EXERCISE DESCRIPTION.
Please reproduce, exactly and in full, the lines from the one containing "Цена опт: 121 p" to the end of the material below.

++++ RECORDS TO PROCESS

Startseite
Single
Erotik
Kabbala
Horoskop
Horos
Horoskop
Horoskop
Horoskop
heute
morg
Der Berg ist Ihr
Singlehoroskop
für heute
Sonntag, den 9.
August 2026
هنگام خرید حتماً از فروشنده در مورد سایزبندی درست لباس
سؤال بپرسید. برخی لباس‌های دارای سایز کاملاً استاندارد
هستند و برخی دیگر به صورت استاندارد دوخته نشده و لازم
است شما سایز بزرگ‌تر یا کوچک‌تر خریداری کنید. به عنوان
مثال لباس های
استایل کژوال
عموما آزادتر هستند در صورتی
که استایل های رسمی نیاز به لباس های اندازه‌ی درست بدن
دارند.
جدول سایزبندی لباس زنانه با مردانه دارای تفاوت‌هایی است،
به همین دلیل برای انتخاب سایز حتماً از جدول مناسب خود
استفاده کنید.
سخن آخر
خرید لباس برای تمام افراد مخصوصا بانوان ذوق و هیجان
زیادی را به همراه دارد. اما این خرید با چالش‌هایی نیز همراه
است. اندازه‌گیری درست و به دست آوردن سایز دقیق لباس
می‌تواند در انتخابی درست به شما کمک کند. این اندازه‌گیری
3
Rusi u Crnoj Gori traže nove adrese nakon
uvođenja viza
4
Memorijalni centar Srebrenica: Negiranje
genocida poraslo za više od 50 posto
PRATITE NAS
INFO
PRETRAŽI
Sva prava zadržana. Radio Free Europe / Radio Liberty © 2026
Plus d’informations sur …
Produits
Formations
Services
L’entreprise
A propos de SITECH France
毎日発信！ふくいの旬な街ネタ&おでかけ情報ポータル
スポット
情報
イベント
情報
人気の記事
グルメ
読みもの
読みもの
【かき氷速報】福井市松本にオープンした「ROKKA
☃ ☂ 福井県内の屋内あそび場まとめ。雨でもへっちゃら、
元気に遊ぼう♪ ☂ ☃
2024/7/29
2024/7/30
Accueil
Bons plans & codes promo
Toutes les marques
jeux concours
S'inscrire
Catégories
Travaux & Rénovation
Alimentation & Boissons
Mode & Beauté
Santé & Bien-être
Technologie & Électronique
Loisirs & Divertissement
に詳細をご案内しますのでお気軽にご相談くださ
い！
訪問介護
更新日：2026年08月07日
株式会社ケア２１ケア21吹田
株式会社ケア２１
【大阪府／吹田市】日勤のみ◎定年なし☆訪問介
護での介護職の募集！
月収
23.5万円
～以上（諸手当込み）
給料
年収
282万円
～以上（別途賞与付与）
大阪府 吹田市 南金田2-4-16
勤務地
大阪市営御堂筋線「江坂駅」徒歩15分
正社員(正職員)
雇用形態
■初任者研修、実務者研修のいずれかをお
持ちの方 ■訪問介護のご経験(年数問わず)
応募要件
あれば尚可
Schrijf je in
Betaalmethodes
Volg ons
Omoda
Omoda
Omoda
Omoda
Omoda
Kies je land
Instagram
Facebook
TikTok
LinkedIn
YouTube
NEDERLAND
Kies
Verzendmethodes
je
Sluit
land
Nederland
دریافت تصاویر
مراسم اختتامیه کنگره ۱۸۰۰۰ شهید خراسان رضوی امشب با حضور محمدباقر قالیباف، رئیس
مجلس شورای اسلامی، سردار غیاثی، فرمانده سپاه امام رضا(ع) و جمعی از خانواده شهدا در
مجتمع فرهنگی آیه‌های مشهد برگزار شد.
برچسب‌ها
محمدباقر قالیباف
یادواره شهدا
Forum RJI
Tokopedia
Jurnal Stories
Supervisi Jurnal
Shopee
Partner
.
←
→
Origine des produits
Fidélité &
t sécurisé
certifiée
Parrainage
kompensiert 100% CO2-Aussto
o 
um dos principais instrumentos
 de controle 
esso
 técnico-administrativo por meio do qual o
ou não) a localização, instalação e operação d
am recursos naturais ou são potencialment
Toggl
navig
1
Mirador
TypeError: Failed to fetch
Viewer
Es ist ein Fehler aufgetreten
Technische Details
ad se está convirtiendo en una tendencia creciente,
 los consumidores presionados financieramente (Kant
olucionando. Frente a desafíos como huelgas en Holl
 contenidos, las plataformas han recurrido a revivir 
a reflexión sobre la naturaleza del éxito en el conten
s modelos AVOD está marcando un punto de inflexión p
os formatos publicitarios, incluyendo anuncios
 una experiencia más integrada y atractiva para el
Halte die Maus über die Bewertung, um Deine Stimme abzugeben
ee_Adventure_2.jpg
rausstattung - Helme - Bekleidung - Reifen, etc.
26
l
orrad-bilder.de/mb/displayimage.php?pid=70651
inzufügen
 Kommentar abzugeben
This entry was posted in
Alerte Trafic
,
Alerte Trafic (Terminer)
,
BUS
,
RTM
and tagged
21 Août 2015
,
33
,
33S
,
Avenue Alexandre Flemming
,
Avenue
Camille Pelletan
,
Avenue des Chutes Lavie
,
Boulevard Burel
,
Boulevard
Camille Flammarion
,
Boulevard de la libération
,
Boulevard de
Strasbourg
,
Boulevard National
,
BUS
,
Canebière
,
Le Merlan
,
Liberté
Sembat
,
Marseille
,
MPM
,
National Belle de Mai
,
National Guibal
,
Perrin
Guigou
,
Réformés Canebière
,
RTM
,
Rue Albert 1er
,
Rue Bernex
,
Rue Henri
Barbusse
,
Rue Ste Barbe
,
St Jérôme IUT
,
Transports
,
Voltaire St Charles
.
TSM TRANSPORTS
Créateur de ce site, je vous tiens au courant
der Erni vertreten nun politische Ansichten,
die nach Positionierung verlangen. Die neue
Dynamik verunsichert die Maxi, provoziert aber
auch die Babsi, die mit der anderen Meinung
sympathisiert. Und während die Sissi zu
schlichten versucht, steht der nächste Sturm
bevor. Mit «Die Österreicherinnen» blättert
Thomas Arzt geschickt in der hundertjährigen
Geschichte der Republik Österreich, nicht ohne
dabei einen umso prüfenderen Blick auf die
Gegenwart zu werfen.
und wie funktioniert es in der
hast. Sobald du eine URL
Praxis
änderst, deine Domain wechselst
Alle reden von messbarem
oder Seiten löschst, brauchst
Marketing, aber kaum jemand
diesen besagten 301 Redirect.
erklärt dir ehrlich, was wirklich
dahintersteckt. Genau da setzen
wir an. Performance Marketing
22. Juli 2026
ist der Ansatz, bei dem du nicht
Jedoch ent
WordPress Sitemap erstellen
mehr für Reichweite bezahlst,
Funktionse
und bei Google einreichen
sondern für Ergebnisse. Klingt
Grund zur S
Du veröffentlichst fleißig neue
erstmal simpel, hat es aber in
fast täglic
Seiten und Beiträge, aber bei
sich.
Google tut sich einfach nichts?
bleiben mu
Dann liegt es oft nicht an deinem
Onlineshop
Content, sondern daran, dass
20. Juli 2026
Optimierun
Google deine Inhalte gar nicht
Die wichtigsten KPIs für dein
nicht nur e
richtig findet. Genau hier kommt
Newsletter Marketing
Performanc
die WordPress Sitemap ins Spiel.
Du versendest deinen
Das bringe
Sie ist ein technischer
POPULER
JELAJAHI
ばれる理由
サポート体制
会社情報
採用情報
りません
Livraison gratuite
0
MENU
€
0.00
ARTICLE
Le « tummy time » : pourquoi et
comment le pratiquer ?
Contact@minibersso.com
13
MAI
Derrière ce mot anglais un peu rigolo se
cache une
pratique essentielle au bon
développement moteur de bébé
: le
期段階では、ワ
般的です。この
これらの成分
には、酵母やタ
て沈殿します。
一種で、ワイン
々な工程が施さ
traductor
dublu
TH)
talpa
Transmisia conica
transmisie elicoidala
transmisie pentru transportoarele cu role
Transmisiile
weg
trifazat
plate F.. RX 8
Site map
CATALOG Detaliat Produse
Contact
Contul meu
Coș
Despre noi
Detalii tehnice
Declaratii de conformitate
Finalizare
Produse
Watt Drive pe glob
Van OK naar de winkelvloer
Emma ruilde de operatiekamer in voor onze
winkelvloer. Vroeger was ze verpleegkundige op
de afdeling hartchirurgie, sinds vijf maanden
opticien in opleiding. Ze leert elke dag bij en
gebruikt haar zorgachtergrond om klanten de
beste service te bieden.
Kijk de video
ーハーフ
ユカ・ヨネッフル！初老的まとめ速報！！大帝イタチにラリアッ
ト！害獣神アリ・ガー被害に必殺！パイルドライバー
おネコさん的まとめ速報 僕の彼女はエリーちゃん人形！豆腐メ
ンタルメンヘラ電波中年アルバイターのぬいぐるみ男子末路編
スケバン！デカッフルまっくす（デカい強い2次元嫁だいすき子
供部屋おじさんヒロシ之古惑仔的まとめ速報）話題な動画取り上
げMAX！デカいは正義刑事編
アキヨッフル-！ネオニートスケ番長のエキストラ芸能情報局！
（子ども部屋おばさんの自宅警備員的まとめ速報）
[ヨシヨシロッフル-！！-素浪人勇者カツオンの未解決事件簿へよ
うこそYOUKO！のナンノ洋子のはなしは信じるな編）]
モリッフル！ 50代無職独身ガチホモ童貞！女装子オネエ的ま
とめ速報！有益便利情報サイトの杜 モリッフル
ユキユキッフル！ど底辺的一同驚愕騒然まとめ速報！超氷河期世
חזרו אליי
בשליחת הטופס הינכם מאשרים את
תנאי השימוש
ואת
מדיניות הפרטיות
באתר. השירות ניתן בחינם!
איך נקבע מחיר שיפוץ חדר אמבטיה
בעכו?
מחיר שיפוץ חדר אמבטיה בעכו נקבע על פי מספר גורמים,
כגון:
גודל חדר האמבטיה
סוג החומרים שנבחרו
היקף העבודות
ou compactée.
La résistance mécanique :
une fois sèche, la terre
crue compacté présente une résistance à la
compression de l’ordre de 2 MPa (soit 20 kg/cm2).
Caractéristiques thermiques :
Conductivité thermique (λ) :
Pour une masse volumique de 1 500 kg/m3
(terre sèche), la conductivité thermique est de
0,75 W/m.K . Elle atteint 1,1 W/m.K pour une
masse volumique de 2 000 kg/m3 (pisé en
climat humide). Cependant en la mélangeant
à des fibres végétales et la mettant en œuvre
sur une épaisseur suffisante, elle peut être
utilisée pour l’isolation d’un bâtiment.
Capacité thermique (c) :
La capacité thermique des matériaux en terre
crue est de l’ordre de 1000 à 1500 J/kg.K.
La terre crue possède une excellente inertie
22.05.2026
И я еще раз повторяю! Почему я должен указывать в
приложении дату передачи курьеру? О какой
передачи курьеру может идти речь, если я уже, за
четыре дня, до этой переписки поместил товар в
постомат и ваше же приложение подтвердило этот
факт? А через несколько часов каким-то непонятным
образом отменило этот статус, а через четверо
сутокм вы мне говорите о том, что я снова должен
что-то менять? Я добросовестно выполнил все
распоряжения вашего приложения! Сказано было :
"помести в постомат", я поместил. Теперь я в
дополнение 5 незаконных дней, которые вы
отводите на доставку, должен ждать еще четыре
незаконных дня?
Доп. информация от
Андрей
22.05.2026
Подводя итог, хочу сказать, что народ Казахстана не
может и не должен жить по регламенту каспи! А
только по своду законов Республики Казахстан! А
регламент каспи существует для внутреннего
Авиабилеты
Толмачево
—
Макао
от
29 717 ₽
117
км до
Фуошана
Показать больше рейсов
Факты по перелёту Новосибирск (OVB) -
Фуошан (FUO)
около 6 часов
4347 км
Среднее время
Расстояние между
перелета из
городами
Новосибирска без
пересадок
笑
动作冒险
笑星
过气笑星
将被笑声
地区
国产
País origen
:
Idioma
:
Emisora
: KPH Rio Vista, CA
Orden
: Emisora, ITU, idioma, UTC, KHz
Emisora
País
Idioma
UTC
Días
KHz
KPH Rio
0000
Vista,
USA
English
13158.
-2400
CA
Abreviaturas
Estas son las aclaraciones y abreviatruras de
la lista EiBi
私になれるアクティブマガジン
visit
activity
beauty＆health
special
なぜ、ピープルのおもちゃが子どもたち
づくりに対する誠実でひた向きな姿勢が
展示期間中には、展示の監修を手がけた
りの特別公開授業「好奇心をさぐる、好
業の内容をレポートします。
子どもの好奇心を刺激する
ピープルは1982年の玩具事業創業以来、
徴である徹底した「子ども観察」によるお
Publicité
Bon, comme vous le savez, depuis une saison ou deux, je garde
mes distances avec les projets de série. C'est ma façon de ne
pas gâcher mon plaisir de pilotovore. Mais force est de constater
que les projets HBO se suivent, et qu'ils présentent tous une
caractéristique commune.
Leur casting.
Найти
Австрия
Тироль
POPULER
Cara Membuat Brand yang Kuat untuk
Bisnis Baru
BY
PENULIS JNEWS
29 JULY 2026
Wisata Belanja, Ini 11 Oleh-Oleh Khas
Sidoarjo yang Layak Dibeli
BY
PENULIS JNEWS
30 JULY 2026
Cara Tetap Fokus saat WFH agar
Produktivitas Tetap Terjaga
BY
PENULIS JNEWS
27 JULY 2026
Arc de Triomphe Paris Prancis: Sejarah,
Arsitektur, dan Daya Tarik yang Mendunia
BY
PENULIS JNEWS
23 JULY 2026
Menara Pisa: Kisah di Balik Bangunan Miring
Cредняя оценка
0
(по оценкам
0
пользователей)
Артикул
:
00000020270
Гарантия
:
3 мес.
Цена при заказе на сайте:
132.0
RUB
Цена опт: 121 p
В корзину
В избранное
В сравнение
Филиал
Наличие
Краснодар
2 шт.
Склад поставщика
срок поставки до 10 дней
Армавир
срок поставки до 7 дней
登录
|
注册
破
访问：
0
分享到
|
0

++++++++

FINAL ANSWER.
Цена опт: 121 p
В корзину
В избранное
В сравнение
Филиал
Наличие
Краснодар
2 шт.
Склад поставщика
срок поставки до 10 дней
Армавир
срок поставки до 7 дней
登录
|
注册
破
访问：
0
分享到
|
0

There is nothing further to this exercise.